READING PASSAGE =
───
All of this price-fixing produces a raft of unintended consequences, not least among them the gunking up of market efficiency. Too many politicians fail to understand that prices are not just charges, they are also signals.
Among other things, they signal the need for conservation. When the price of batteries spikes after a hurricane knocks out the power, that tells consumers at least two things: (a) They should not waste batteries on frivolous purposes and (b) they should not buy more than they truly need, so that shortages will be mitigated. It also tells suppliers that they should ship more batteries to the affected area, even if it means extra work, because they will make a lot more money if they do. That's what makes anti-price-gouging laws so foolish: They short-circuit those important market signals.
───
ENTRIES PROVIDED =

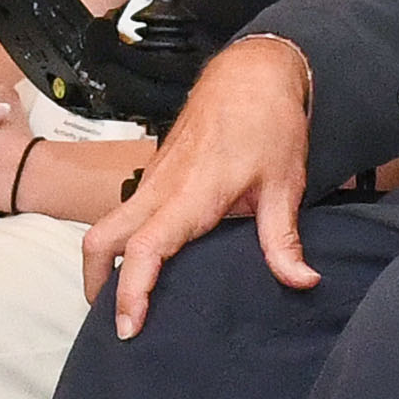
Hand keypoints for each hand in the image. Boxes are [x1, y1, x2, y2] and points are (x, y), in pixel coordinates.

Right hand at [79, 37, 311, 336]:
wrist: (250, 71)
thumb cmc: (267, 120)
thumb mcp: (285, 183)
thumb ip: (284, 240)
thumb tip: (302, 282)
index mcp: (190, 195)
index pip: (144, 249)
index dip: (130, 291)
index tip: (127, 326)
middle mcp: (161, 188)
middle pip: (101, 238)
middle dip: (96, 283)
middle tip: (114, 323)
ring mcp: (153, 179)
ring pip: (107, 224)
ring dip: (104, 262)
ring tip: (124, 301)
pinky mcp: (156, 174)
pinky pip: (124, 212)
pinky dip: (120, 242)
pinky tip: (143, 263)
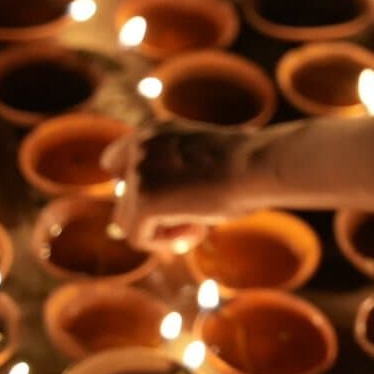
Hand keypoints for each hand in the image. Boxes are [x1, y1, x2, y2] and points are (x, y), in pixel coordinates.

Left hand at [107, 122, 267, 250]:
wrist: (257, 165)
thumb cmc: (245, 166)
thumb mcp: (200, 162)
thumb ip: (173, 177)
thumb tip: (153, 217)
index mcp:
───
WHAT TO WORK ON =
Extend the passage on prices as signals and anti-price-gouging laws, picking up right after its final sentence.

RESULT BELOW =
Hurricanes don't happen every day, but prices still steer goods to their highest and best use. A tungsten producer is never going to understand the complex totality of the industrial and commercial market in the United States, but prices mean he doesn't need to. All he needs to know is that he can get a better price for tungsten from a mobile-phone maker than from a ballpoint pen company, and he will send his supplies to where they will do the most social good.
Trying to decree the market price for a product or service simply doesn't work. De Blasio should know that already, but if he doesn't he will learn. Already, roughly three-fifths of all the cigarettes sold in New York are contraband smokes, and they go for $7 to $8 a pack—no matter what the law says. Like Shakespeare's Glendower, de Blasio and other politicians might command the devil. But that doesn't mean he will obey.